Founded in 2021 by Yucheng Low, Ajit Banerjee, and Rajat Arya, XetHub has developed technology that enables Git to handle terabyte-scale repositories, allowing teams to work efficiently with evolving datasets and models. This acquisition aligns with Hugging Face’s long-term goal of optimising storage and versioning for AI development, moving away from the limitations of Git LFS, which was not designed to handle the immense file sizes typical in AI.
“The XetHub team will help us unlock the next 5 years of growth of HF datasets and models by switching to our own, better version of LFS as storage backend for the Hub’s repos,” said Hugging Face CTO Julien Chaumond.
He further added that XetHub’s technology would unlock significant growth for the platform by enabling more efficient data management. For example, instead of re-uploading entire files, users will only need to upload modified chunks, streamlining updates and reducing storage needs. This improvement is crucial as AI models continue to grow in size, with trillion-parameter models like the BigLlama-3.1-1T already on the horizon.
XetHub, which started in 2021 with support from Madrona and other angel investors, was built by a team experienced in scaling AI infrastructure, including work on Apple’s internal machine learning infrastructure.
The team will now integrate XetHub’s technology into the Hugging Face platform, aiming to make AI collaboration and development easier for its vast community of users.
In the announcement, Yucheng Low, co-founder of XetHub, highlighted the importance of data in AI’s evolution and expressed excitement about joining Hugging Face to continue their mission of enhancing AI collaboration at scale.
Hugging Face is currently handling a significant volume of data, with over 1.3 million model repositories, 450,000 datasets, and 680,000 spaces, totaling 12 petabytes of data stored in LFS. The acquisition of XetHub is expected to help manage this growing demand more efficiently.
Hugging Face’s infrastructure team is also expanding and actively hiring to support the ongoing development of its platform.
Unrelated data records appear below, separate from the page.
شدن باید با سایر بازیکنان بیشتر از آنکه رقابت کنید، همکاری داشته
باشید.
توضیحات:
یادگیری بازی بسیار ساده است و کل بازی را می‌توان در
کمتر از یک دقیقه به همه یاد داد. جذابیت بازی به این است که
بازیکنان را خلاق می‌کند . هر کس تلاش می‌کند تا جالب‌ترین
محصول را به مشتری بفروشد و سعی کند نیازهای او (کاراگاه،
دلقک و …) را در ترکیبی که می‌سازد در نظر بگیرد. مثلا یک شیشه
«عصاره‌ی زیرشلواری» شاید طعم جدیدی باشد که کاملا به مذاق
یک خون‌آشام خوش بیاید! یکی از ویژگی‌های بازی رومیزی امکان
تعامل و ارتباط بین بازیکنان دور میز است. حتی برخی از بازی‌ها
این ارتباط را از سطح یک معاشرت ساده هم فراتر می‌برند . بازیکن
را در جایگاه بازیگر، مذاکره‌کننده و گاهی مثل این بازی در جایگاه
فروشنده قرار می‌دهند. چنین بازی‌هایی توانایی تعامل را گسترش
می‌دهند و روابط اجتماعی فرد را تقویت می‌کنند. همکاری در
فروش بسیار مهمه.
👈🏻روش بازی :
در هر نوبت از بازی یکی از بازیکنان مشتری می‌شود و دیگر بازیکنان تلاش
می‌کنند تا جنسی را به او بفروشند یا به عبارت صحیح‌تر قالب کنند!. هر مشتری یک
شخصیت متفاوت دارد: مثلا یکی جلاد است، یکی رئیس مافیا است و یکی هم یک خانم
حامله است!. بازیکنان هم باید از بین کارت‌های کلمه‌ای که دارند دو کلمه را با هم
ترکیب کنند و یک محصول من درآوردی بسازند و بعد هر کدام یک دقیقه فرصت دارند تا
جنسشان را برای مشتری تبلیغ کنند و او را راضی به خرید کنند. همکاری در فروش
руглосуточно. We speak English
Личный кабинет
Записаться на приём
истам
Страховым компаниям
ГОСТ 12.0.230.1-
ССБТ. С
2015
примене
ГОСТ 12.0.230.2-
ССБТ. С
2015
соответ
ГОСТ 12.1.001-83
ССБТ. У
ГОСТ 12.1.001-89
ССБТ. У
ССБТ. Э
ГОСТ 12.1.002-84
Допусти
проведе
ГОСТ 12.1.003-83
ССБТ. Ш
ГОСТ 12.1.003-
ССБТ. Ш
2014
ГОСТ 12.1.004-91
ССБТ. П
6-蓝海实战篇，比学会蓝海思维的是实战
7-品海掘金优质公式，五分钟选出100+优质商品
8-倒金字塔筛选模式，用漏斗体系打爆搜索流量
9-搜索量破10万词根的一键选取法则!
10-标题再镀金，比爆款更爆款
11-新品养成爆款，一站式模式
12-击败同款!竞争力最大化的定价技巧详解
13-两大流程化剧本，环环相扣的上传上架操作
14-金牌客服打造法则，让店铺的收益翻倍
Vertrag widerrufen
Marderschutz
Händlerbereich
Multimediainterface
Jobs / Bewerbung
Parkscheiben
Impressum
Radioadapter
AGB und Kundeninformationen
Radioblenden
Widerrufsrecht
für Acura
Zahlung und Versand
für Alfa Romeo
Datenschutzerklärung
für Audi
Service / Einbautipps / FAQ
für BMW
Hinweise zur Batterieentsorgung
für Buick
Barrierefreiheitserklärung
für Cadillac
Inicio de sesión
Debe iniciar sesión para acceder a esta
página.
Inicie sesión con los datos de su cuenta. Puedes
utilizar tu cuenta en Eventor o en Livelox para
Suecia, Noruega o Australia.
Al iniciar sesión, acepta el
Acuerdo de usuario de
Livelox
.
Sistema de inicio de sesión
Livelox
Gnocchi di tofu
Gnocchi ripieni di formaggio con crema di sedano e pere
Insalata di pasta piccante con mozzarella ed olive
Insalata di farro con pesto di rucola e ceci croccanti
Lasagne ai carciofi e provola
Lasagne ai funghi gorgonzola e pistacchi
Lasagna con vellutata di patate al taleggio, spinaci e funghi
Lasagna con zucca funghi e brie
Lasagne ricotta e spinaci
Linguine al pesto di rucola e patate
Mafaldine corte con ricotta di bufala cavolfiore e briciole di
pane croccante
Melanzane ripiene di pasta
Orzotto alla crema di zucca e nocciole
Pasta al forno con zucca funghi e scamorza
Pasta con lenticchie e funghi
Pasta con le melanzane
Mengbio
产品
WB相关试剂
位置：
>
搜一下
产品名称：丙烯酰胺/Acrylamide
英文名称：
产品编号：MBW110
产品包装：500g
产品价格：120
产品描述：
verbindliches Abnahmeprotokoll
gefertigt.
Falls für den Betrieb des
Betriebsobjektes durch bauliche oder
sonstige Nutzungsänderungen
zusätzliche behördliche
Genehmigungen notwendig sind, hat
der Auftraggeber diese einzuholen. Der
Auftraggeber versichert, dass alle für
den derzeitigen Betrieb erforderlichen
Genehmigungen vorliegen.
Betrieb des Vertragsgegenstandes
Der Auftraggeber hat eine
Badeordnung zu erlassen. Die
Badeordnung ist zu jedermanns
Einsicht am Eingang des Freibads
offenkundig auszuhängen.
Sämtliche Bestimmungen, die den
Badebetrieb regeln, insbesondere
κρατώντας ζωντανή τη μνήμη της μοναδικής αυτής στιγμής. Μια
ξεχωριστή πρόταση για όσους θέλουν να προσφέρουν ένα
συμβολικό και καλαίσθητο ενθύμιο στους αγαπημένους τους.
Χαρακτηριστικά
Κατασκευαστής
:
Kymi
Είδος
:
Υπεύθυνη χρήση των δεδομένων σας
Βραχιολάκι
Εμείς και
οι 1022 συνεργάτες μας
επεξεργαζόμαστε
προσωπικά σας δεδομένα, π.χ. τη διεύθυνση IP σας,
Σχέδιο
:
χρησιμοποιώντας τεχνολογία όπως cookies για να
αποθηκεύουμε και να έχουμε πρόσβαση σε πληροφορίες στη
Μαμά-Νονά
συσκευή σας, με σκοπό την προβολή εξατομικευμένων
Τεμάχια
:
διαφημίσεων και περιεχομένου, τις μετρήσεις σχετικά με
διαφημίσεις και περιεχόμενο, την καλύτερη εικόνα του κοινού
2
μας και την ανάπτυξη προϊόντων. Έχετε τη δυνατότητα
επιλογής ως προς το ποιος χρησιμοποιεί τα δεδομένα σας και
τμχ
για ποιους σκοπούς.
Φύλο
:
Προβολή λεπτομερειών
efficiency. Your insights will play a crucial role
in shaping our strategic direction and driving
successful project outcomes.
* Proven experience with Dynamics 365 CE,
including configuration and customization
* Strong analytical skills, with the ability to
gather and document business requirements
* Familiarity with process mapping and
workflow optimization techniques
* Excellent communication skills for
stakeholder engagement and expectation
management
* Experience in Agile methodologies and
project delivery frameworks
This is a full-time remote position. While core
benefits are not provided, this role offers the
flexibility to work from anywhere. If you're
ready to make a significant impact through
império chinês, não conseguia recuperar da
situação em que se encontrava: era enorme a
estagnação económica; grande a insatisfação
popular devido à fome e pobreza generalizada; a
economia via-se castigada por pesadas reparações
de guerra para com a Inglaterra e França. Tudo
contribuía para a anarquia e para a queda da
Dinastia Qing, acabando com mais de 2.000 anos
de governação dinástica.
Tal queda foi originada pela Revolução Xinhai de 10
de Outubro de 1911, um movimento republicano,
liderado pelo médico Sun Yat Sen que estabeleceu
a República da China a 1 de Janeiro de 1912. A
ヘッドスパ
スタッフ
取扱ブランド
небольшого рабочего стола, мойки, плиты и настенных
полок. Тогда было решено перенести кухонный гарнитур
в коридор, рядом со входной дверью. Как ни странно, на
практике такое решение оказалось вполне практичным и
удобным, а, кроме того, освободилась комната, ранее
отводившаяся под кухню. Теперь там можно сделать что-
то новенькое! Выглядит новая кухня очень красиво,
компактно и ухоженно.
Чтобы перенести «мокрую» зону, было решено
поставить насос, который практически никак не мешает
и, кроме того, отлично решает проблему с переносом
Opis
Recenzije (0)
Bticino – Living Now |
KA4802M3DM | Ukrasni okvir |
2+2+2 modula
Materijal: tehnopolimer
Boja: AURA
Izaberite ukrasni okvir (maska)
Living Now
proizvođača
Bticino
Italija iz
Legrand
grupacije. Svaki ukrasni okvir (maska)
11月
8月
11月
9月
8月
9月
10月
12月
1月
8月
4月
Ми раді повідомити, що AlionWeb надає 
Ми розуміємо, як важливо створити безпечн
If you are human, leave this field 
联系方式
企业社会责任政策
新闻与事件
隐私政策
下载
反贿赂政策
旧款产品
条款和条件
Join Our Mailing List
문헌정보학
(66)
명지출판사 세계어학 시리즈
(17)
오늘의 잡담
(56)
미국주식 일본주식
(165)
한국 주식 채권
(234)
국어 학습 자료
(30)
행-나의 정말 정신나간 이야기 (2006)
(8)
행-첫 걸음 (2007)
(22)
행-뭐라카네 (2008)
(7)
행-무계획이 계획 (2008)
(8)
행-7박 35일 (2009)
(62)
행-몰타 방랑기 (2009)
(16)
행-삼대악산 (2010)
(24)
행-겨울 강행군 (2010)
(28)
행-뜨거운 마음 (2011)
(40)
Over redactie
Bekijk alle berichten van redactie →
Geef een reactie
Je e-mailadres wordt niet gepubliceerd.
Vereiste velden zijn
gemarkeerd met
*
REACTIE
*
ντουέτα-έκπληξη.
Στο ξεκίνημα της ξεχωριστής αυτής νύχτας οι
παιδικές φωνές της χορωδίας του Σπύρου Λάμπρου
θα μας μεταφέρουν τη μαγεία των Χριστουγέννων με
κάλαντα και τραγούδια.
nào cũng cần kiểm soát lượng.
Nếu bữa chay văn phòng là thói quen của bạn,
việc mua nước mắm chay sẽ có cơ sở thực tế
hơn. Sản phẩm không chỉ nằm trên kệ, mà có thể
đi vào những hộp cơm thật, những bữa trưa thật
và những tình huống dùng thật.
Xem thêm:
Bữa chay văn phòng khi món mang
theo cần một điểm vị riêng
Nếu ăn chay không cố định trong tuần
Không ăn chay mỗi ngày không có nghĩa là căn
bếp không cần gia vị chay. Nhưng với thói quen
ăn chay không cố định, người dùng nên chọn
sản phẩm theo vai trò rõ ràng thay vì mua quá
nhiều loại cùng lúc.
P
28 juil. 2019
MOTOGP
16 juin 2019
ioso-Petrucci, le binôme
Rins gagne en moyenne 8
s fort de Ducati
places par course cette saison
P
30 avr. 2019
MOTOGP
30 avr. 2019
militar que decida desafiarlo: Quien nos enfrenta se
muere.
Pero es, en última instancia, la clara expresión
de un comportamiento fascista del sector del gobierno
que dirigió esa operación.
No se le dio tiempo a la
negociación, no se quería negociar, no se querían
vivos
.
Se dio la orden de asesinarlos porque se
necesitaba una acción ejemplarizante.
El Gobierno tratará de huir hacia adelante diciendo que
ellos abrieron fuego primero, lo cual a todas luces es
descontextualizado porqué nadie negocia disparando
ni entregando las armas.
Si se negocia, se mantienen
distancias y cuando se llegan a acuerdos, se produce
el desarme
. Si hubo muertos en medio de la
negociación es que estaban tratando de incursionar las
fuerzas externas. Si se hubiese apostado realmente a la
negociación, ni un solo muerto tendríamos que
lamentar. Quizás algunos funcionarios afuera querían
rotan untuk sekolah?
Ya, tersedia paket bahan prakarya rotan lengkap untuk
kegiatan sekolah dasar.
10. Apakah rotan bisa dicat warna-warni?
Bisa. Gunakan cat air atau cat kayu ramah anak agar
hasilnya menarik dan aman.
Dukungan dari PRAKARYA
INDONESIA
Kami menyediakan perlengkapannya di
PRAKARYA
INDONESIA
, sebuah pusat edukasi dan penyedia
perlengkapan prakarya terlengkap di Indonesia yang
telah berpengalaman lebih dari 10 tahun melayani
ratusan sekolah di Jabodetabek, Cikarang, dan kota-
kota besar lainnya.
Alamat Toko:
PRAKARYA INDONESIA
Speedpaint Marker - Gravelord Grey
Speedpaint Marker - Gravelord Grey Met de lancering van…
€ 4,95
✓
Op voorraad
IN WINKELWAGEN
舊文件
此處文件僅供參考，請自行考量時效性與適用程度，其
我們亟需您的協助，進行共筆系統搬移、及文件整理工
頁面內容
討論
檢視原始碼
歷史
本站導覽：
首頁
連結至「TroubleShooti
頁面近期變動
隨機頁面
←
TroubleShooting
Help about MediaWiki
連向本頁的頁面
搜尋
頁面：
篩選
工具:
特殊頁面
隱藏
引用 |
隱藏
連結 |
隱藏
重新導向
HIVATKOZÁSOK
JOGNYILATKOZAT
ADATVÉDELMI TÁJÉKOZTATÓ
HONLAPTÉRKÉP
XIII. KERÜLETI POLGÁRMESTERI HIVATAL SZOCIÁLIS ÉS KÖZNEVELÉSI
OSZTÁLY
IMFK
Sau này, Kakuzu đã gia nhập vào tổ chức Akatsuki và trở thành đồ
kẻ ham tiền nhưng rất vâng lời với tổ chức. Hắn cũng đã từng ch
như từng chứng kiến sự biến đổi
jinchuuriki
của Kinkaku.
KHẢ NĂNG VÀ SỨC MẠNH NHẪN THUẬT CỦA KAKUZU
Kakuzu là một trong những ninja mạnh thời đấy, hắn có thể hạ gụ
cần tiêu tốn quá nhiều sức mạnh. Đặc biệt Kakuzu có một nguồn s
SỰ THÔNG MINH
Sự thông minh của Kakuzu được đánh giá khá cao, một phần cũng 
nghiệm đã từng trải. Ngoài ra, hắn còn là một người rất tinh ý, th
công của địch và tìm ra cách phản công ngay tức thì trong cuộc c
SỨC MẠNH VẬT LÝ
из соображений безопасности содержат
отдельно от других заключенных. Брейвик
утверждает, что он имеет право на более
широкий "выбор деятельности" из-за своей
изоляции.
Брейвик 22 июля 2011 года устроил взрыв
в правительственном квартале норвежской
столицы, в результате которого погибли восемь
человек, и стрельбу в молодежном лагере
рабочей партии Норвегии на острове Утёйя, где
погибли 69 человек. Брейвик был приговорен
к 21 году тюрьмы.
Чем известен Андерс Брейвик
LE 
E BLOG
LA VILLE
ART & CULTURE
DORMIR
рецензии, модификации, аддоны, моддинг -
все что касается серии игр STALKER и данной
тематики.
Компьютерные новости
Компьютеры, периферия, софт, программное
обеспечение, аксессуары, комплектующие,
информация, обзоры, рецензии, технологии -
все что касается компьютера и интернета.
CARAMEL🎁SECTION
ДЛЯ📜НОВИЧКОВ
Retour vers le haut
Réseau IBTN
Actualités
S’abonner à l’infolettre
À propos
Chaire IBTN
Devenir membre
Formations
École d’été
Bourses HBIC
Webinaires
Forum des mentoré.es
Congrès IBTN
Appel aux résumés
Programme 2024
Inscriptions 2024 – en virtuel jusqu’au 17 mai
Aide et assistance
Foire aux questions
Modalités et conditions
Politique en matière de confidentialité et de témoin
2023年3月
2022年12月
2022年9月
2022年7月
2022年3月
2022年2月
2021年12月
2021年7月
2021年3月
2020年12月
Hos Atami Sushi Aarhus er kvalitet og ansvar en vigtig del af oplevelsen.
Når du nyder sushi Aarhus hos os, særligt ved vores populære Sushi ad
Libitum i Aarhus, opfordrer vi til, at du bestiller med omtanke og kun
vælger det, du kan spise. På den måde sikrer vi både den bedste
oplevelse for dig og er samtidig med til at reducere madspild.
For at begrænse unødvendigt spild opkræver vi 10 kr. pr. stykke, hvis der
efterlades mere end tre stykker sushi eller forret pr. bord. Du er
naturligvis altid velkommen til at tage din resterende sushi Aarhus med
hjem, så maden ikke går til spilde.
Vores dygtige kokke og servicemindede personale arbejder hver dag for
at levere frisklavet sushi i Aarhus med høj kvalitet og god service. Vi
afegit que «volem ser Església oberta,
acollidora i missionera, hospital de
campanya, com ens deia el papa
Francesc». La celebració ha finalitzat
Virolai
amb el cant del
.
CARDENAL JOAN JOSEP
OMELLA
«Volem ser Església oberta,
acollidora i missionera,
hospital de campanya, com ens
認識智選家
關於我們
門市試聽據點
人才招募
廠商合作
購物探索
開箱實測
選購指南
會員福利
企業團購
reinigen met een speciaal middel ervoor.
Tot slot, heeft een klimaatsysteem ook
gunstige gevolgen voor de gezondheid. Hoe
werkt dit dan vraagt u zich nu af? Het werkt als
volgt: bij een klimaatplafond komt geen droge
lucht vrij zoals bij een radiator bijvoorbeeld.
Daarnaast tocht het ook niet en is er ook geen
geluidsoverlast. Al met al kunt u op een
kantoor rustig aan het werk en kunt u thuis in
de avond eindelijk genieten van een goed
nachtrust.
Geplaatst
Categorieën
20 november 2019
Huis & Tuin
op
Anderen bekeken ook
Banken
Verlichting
Previously Hugging Face acquired Spanish-based startup Agrilla for $10 million. Argilla specialises in collaborative software for AI professionals, focusing on data annotation and enhancing NLP with human-machine collaboration. This acquisition helps Hugging Face improve its data annotation capabilities and integrate human feedback into AI model training.
Hugging recently announced profitability as well. Founded in 2016, Hugging Face secured $235 million at a $4.5 billion valuation in a Series D funding round last year from major players including Google, Amazon, NVIDIA, Salesforce, AMD, Intel, IBM, and Qualcomm.